Reprenant à son compte les accusations éculées de populisme, plaçant sur un pied d’égalité Front de Gauche et Front national et les renvoyant dos à dos comme le fit lamentablement en son temps le dessinateur Plantu, réduisant le programme « l’Humain d’abord » à quelques propositions simplistes et caricaturales, Dominique Reynié analyse de façon fallacieuse la composition sociologique et le poids politique dudit Front de Gauche, et le réduit par avance au rôle de supplétif du Parti socialiste. Il est un falsificateur de la réalité qui n’en finit pas de distiller analyses réductrices et propos fielleux.

Qui pourrait croire un seul instant cette affirmation débile de Dominique Reynié selon laquelle Jean-Luc Mélenchon – fort de la popularité qui est la sienne, et si tant est qu’il en aurait envie –, aurait besoin de l’accord du Parti socialiste pour se présenter aux législatives dans n’importe quelle circonscription.
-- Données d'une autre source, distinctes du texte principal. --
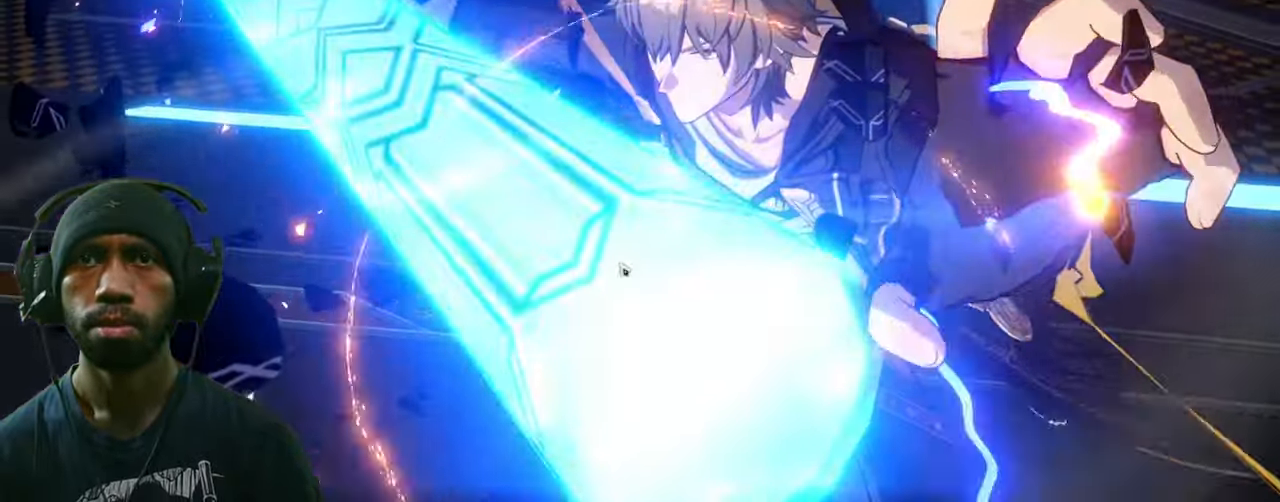
{"keys": ["2"], "mouse": [], "events": []}
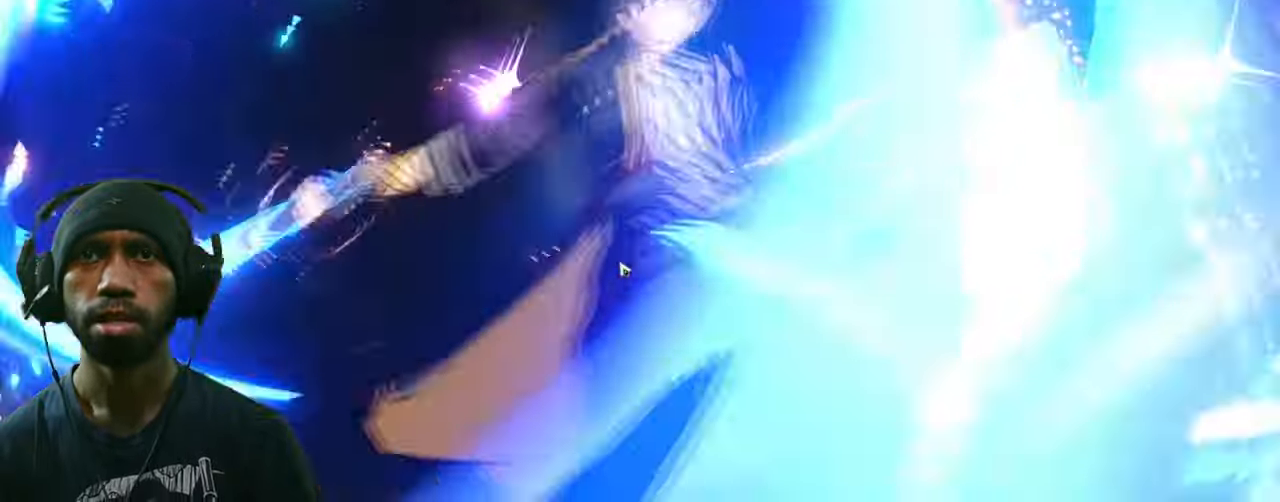
{"keys": ["2"], "mouse": [], "events": []}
Et qu’à ce jour il ne disposerait pas d’un tel accord. Quel expert un tant soit peu sérieux pourrait imaginer pareille fable ? Ce n’est même pas du niveau d’un argument de café du Commerce. Mais pour qui nous prend-t-il pour tenter de nous faire avaler pareil bobard ?
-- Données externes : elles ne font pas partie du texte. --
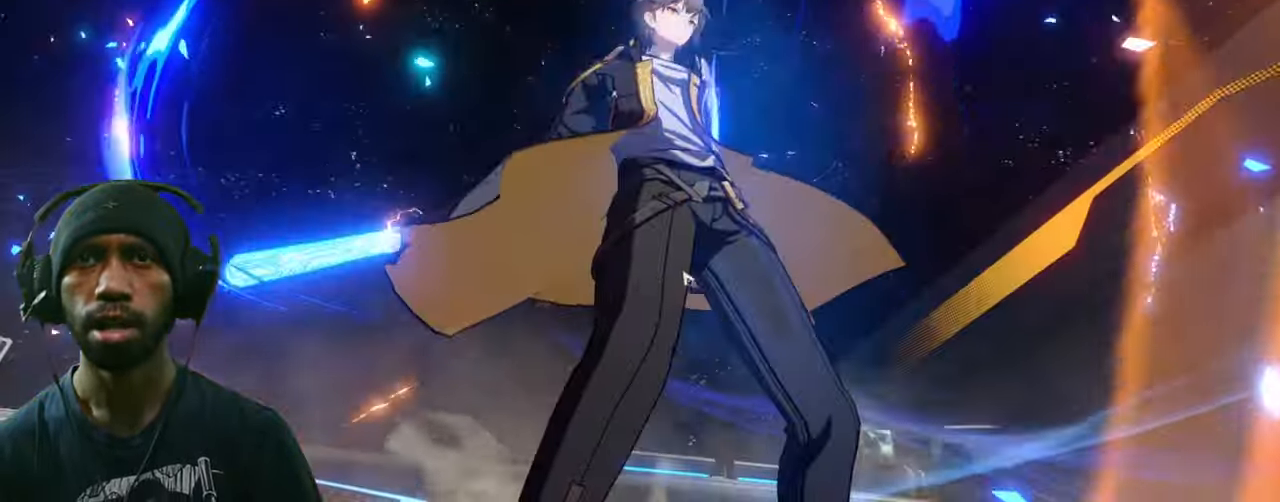
{"keys": ["2"], "mouse": [], "events": []}
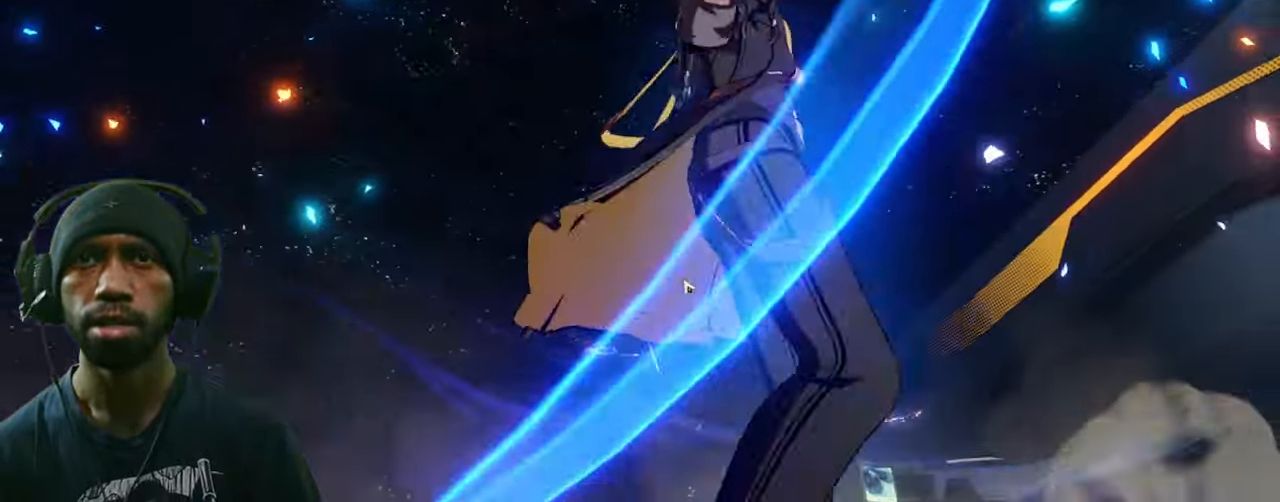
{"keys": ["2"], "mouse": [], "events": []}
Il n’est hélas pas le seul à jouer sur le registre de la désinformation. Il apparaît chaque jour que nombre de personnalités médiatiques : intellectuels, artistes, hommes ou femmes de sciences, anciens journalistes même, dont manifestement la plupart n’ont lu aucun des programmes des candidats – du moins pour ceux qui en ont un –, ont le bon goût de faire savoir à qui veut les entendre qu’aucun des candidats ne trouve grâce à leurs yeux parce que ne produisant aucune idée ou proposition innovantes. Déclarer le niveau médiocre et la campagne ennuyeuse est du dernier chic et semble bien devenir la dernière tendance parisienne. Le summum est atteint lorsqu’un psychanalyste à la mode, mais dont nous tairons le nom – inutile de lui faire de la publicité – a même jugé pertinent de comparer la démarche de Jean-Luc Mélenchon à celle de Coluche, candidat à la présidentielle en 1981, sur le plateau de l’émission de Frédéric Taddeï. Et cela en présence du philosophe Bernard Stiegler, médusé, se demandant ce qu’il faisait là.

L’immense succès du rassemblement du Front de Gauche pour la VIème République le 18 mars à la Bastille dérange beaucoup. À droite comme à gauche. La progression régulière de Jean-Luc Mélenchon dans tous les sondages, la reconnaissance unanime que c’est lui qui mène, et de loin, la meilleure campagne, bousculent tous les scénarii prévus de longue date. C’est une réalité qui dérange parce que, comme pour le référendum sur le TCE de 2005, elle prend à revers tous les penseurs en rond du fameux club du Siècle, administrateurs du système dans lequel ils occupent des places interchangeables et bénéficient des prébendes qui s’y rattachent. Visiblement, ils n’apprécient guère que le Peuple, à leurs yeux forcément suspect, veuille se mêler lui-même de ses affaires et remette ainsi en question tout ou partie de leur pouvoir. À cela rien d’étonnant. C’est à eux tout particulièrement que pensait Jean-Luc Mélenchon quand il écrivait son ouvrage « Qu’ils s’en aillent tous ! ». Et quand il le dédicaçait ainsi à Arlette Chabot : « Ça vous concerne, évidemment ! » Un crime de lèse-majesté qu’il convient de punir comme il se doit. Les chiens sont lâchés.